Le mot « gruyère » se décline à la fois au féminin et au masculin, et s’écrit au singulier ou au pluriel, avec ou sans majuscule. Tels sont la Gruyère, la région, Gruyères, la ville, le gruyère, le fromage, et les gruyères, les différentes sortes de fromage salé, mi-salé ou doux ; qu’il soit de laiterie ou d’alpage. La ville médiévale, dont le « s » final est apparu récemment, donne son nom à son produit phare, le fromage à pâte cuite. Celui-ci est sacré « roi des fromages » à l’apogée du siècle des Lumières, avant que le fameux gastronome français, Anthelme Brillat-Savarin, ne scelle définitivement l’expression en 1825[2]. L’orthographe est aujourd’hui fixée. Elle ne l’a pas toujours été. Le « y » surtout fait problème.

Le Gruyérien et la Gruyérienne de jadis font place, au cours du XXème siècle, au Gruérien et à la Gruérienne, qu’Henri Naef (1889-1967) historien et conservateur du Musée Gruérien, considère comme la forme ancienne correcte.
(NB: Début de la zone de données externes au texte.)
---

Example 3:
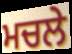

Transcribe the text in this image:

ਮਚਲੇ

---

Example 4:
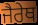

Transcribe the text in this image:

ਜੈਰੇਥ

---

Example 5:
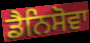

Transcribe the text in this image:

ਡੈਨਿਸੋਵਾ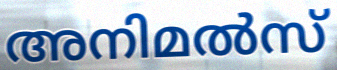
അനിമൽസ്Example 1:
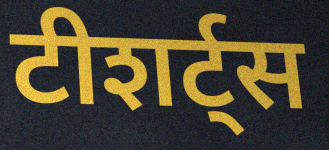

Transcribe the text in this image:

टीशर्ट्स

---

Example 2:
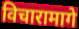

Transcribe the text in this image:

विचारामागे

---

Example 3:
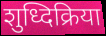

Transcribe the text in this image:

शुध्दिक्रिया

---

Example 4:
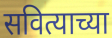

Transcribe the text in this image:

सवित्याच्या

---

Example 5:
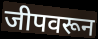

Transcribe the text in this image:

जीपवरूनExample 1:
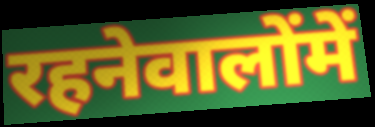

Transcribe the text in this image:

रहनेवालोंमें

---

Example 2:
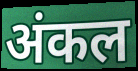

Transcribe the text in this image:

Elle renvoie, dit-on, à la grue, ce grand échassier dont l’allure est géométrique et semblable à un « Y », et à sa longévité légendaire puisqu’elle était réputée vivre jusqu’à mille ans. Cette prétendue longévité explique peut-être pourquoi le bel oiseau est devenu un emblème héraldique[3]. Le premier sceau, portant le symbole de la grue, remonte à 1221, sur celui du comte Rodolphe III.
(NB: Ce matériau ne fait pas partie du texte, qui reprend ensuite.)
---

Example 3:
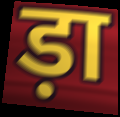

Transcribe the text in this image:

ड़ा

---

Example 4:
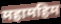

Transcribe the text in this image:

महामहिम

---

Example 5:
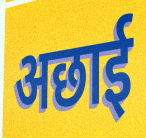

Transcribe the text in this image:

अछाईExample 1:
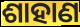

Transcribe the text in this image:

ଶାହାଣ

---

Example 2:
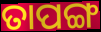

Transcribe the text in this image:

ତାପଙ୍ଗ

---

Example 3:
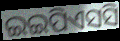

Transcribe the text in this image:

ଇଇପିଏସସି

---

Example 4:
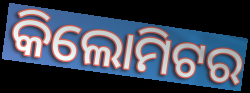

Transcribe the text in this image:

କିଲୋମିଟର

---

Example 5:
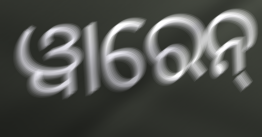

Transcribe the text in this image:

ୱାରେନ୍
Des temps médiévaux à nos jours, les limites frontalières du pays varient fortement. Celles-ci se déplacent d’est en ouest. Du XIIème au XVIème siècle, le comté de Gruyère englobe ce qui est actuellement le Pays-d’Enhaut vaudois et bernois, le Gessenay. Après le partage du comté de Gruyère (1554-1555) jusqu’au XVIIIème siècle, ce que nous appelons aujourd’hui la Gruyère se résume à un patchwork de sept bailliages. Ceux de Gruyères, Jaun ou Bellegarde, Bulle, Corbières, Everdes-Vuippens, Pont et Vaulruz. Un seul pourtant est véritablement gruérien, celui dont le chef-lieu est précisément la ville de Gruyères, fondée par les comtes du même nom[4].
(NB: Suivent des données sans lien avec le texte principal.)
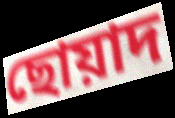
ছোয়াদ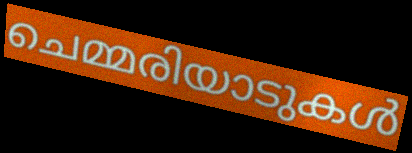
ചെമ്മരിയാടുകൾ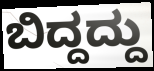
ಬಿದ್ದದ್ದುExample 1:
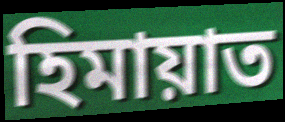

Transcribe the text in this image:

হিমায়াত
Par contre, la ville de Bulle reste sous la dépendance et le contrôle de l’évêque de Lausanne. La cité de Bulle est finalement rattachée à la Gruyère à l’occasion de son assimilation au territoire fribourgeois en 1537[5]. Elle devient le chef-lieu de la Gruyère en 1848.

Même si récemment le juge fédéral américain T.S. Ellis. a décrété que

“l’appellation gruyère était devenu un terme générique, puisque les Etats-Unis en produisent depuis les années 80 et que des décennies d’import, de production et de vente de fromages sous le terme ‘gruyère’ sans qu’ils viennent des régions dédiées en Suisse ou en France ont érodé le terme, qui est devenu générique”,

ce Monsieur a certainement fait fi de la véritable origine du gruyère. Pour vous Monsieur Ellis, qu’est-ce que des décennies au regard de siècles ?

Mais que dis-je, que peut-on attendre de la justice humaine !?

 

[1] Jean Joseph Hisely, Histoire du comté de Gruyères, Mémoires et documents publiés par la Société d’histoire de la Suisse romande, Tome IX, Éditeur librairie de Georges Bridel, 1854, p. 44.

[2] Georges Andrey, Qu’est-ce que la Gruyère, La Gruyère dans le miroir de son patrimoine, tome 5, « Une région en représentation », Éditions Alphil, 2011, p. 91.

[3] Ibid.

[4] Ibid., p. 92.

[5] Ibid.

Serge Kurschat

Historien diplômé de l'Université de Franche-Comté, multientrepreneur, chroniqueur sur le blog du journal Le Temps.